We’ve all gotta start somewhere, right?
The magic of the original Bay Area thrash scene might feel like lightning in a bottle from the outset, but it’s important to remember that all of these bands started out as troops of rabid headbanging fans first.
It’s this genuine love for all things fast and heavy coupled with a youthful exuberance (and maybe just a little bit of alcohol) that sparked the movement that would set the benchmark for great heavy metal to this very day.
To their credit, these bands have always championed their influences. As the collective status of Bay Area thrash grew, the scene used the opportunity to highlight and platform those who came before them. Just look at Metallica’s Garage Days or Slayer’s Undisputed Attitude for confirmation of their reverence toward those who came before them.
There’s possibly no greater display of pure love and fandom than when a good old-fashioned high school band covers your songs. Sure, these bands are just learning how to play their instruments. Yes, they are almost always unlistenable.

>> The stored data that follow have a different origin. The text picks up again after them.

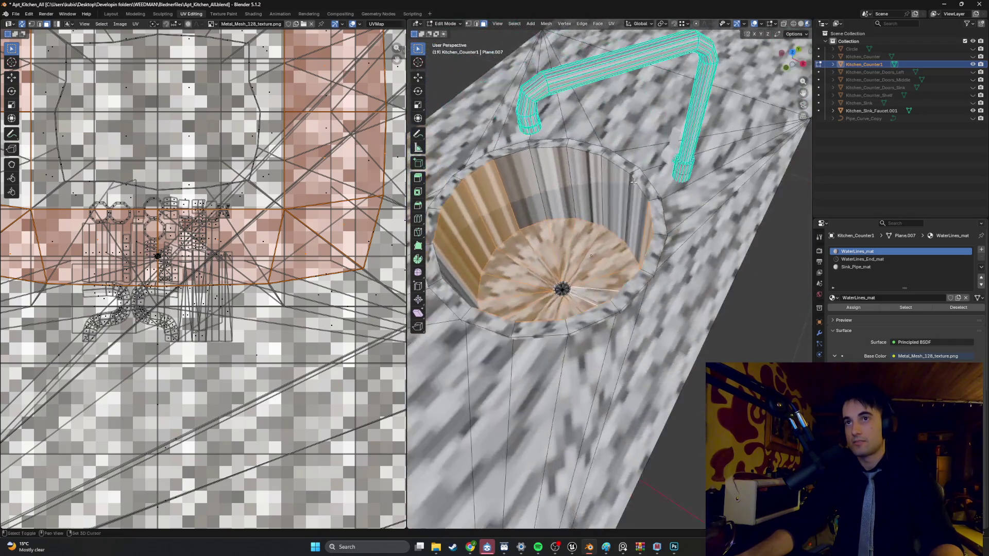
pyautogui.moveTo(531, 183); pyautogui.dragTo(530, 183)
pyautogui.moveTo(531, 183)
pyautogui.mouseDown(button='middle')
pyautogui.moveTo(666, 223)
pyautogui.moveTo(638, 221)
pyautogui.mouseUp(button='middle')
pyautogui.moveTo(587, 220); pyautogui.dragTo(588, 220)
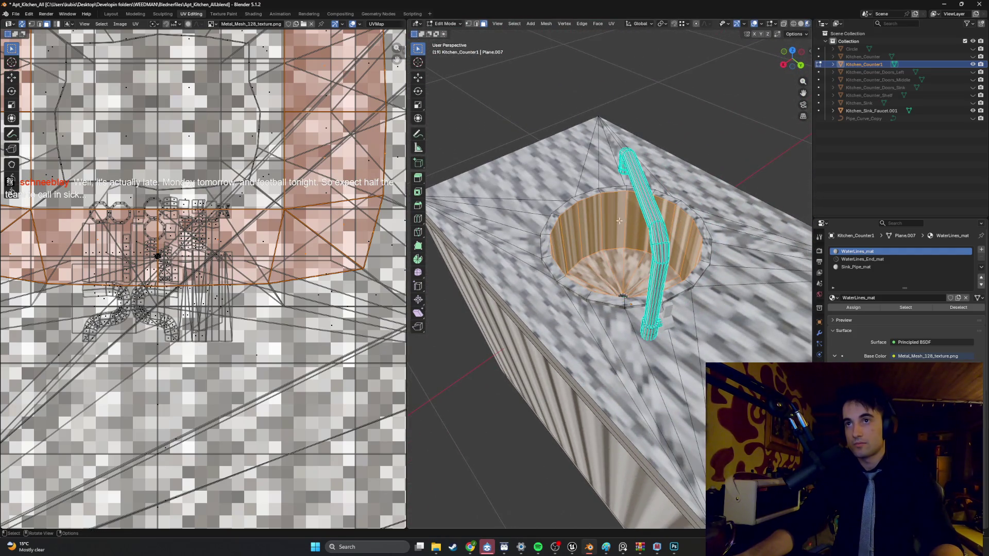
pyautogui.moveTo(657, 266); pyautogui.dragTo(643, 283, button='middle')
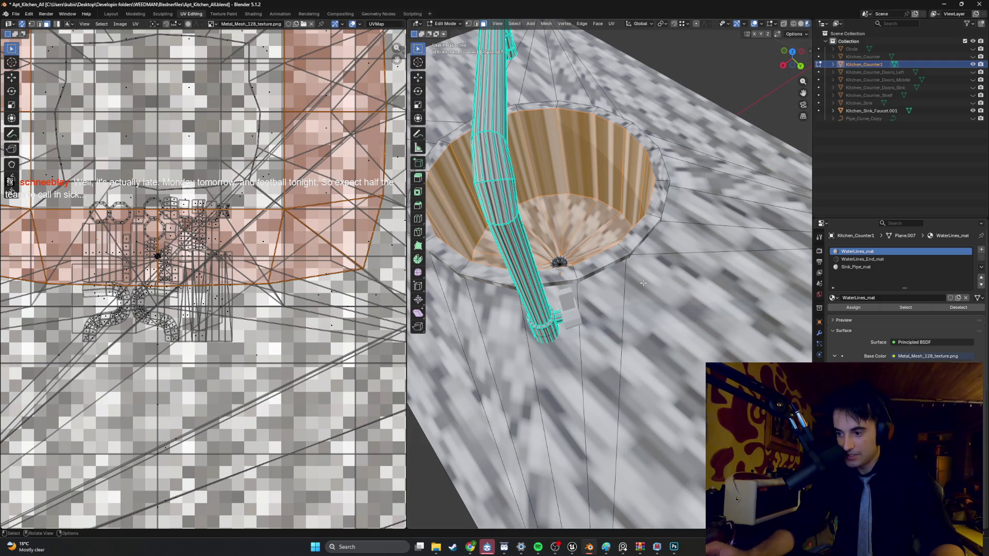
# Step: Add the right-side and top rim faces and the back inner sink face
pyautogui.keyDown('shift'); pyautogui.click(600, 262); pyautogui.keyUp('shift')
pyautogui.keyDown('shift'); pyautogui.click(634, 246); pyautogui.keyUp('shift')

Indeed, most of them don’t have enough original songs of their own so they pad their sets with covers. It’s important to remember that those very cover songs are what inspired these kids to pick up their instruments in the first place. It’s the kind of reverence that religions are created around.
We don’t know the name of the band but it’s Tom on vocals, his brother John and Dimitri Galegos on guitars, Al Messi and Jake Alvarado on drums. The first two tracks are covers of Scorpions’ “Blackout” and Mötley Crüe’s “Looks That Kill” from a 1983 performance at Bell High School in Los Angeles.

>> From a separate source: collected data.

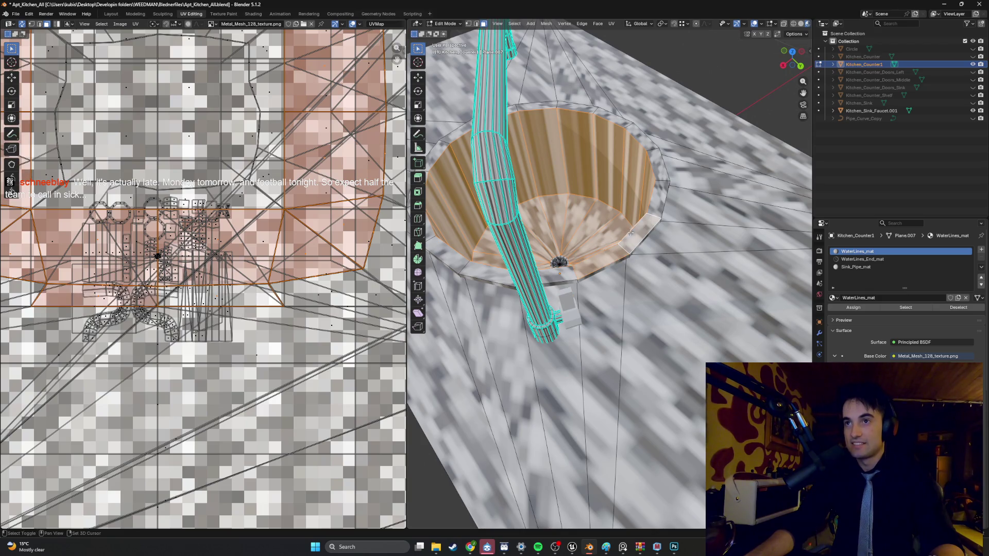
pyautogui.keyDown('shift'); pyautogui.click(658, 212); pyautogui.keyUp('shift')
pyautogui.keyDown('shift'); pyautogui.click(644, 148); pyautogui.keyUp('shift')
pyautogui.keyDown('shift'); pyautogui.click(638, 131); pyautogui.keyUp('shift')
pyautogui.keyDown('shift'); pyautogui.click(613, 116); pyautogui.keyUp('shift')
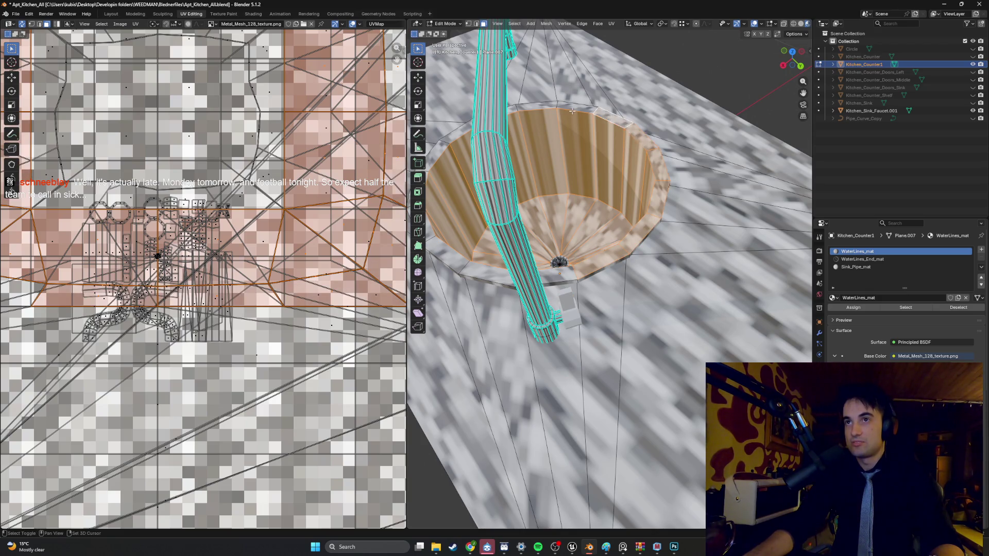
pyautogui.keyDown('shift'); pyautogui.click(571, 110); pyautogui.keyUp('shift')
pyautogui.keyDown('shift'); pyautogui.click(567, 114); pyautogui.keyUp('shift')
# Step: Add the left-side rim faces to complete the bowl selection
pyautogui.moveTo(568, 114); pyautogui.dragTo(506, 111, button='middle')
pyautogui.keyDown('shift'); pyautogui.click(506, 120); pyautogui.keyUp('shift')
pyautogui.keyDown('shift'); pyautogui.click(472, 135); pyautogui.keyUp('shift')
pyautogui.keyDown('shift'); pyautogui.click(450, 166); pyautogui.keyUp('shift')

Sadly, the footage cuts out before Tom can announce the band’s name and they presumably launch into a Quiet Riot cover.
The footage then shifts to a rehearsal video featuring segments of the band tearing through AC/DC’s “Highway To Hell,” Judas Priest’s “Breaking The Law,” Dio’s “Rainbow In The Dark,” and another rendition of “Looks That Kill.”
The band is not half bad and Tom sounds GREAT behind the mic. Given the time listed, this footage is from right around the release of Slayer’s landmark debut Show No Mercy, and it’s pretty amazing to hear a lighter side of the legendary frontman.